> _TRECHO FORNECIDO_
=====

A meta é retirar as atribuições das delegacias diárias e equipar cada vez mais as especializadas. “Eu não posso manter todas as delegacias com o mesmo efetivo policial, porque uma tem demanda maior e, outra, menor. Então, nós buscamos equiparar a carga de trabalho ao número de policiais de cada unidade”, explica.
Anteriormente, a Central de BO era localizada junto à Dpcami e foi desmembrada na atual gestão. Um dos principais objetivos, segundo a delegada, foi a busca por aproximação com a comunidade. Ela diz que a colaboração das pessoas, por meio de denúncias, tem aumentado consideravelmente.
“Tenho tentando deixar a Polícia Civil cada vez mais próxima da comunidade, a modo que não nos vejam com receio, mas como alguém que está próximo e disposto a defendê-la. Eu sinto gradativamente o nível de confiança da comunidade no nosso desempenho se elevando”, assume.
Resultados
Em 2020, 250 pessoas foram presas pela Delegacia Regional de Joinville. Com este número, a unidade foi a que mais prendeu no estado.
Investindo cada vez mais em delegacias especializadas, conforme Tânia, o próximo passo da DIC é atuar em duas novas frentes: roubo a comércio e roubo em residência. Ela aponta exemplos que comprovam a eficiência do trabalho especializado.

=====

> _INSTRUÇÕES DA TAREFA_
Transcreva, sem mudar nada, a parte do trecho sobre a Polícia Civil de Joinville que começa nas palavras "Anteriormente, a Central" e vai até depois de "prendeu no estado.". A listagem não entra nesta parte.

=====

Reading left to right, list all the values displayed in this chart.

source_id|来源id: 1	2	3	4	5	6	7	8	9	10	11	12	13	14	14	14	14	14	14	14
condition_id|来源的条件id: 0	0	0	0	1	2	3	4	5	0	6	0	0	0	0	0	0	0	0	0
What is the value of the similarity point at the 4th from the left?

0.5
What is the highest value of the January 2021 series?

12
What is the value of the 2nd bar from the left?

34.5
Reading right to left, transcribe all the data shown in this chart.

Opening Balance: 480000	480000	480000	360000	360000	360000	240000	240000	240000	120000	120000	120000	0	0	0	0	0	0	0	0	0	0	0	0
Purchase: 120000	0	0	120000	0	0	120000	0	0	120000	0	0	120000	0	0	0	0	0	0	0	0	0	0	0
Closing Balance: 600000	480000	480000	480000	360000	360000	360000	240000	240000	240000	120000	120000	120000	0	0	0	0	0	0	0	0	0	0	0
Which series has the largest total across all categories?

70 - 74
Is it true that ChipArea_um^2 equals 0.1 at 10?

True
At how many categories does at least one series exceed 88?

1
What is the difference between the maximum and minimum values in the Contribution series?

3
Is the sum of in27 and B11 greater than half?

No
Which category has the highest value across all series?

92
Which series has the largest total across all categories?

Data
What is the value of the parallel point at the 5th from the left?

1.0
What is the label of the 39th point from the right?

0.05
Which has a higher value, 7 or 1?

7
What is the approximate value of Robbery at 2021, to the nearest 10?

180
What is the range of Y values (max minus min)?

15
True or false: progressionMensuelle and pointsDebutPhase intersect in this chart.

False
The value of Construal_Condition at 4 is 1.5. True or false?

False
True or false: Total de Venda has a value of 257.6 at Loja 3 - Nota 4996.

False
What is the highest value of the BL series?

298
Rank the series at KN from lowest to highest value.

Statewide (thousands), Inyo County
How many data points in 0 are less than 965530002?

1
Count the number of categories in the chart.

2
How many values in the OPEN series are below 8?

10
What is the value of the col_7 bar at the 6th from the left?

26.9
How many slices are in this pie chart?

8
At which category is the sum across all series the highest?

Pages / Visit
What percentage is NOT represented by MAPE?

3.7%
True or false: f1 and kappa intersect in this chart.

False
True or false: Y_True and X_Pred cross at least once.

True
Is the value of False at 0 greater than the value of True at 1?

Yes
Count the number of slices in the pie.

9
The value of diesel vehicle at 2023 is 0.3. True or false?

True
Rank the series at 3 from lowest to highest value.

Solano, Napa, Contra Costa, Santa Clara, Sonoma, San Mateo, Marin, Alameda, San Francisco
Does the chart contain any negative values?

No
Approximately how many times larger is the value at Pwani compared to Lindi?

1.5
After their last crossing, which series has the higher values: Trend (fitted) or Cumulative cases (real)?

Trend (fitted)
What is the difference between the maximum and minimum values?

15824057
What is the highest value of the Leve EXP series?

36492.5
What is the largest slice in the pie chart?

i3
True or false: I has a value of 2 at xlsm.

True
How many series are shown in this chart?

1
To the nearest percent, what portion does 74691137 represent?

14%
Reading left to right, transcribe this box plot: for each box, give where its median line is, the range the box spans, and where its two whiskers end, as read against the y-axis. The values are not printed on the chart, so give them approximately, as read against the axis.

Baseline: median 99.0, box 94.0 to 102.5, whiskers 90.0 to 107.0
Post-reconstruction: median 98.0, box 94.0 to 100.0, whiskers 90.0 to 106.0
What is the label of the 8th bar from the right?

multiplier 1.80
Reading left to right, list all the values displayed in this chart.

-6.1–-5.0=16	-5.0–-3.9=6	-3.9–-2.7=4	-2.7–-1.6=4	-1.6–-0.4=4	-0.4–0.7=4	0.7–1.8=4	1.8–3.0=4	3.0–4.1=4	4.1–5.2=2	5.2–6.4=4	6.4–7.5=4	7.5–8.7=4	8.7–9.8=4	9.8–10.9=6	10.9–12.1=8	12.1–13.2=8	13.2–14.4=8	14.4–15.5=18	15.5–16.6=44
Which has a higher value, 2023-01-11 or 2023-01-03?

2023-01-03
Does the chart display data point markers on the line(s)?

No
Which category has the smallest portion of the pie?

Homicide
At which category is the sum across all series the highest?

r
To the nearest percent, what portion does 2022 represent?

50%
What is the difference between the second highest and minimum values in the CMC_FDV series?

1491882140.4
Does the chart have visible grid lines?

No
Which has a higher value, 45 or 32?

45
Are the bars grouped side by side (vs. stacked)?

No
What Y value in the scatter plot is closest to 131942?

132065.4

=====

> _RESULTADO DO EXERCÍCIO_
Anteriormente, a Central de BO era localizada junto à Dpcami e foi desmembrada na atual gestão. Um dos principais objetivos, segundo a delegada, foi a busca por aproximação com a comunidade. Ela diz que a colaboração das pessoas, por meio de denúncias, tem aumentado consideravelmente.
“Tenho tentando deixar a Polícia Civil cada vez mais próxima da comunidade, a modo que não nos vejam com receio, mas como alguém que está próximo e disposto a defendê-la. Eu sinto gradativamente o nível de confiança da comunidade no nosso desempenho se elevando”, assume.
Resultados
Em 2020, 250 pessoas foram presas pela Delegacia Regional de Joinville. Com este número, a unidade foi a que mais prendeu no estado.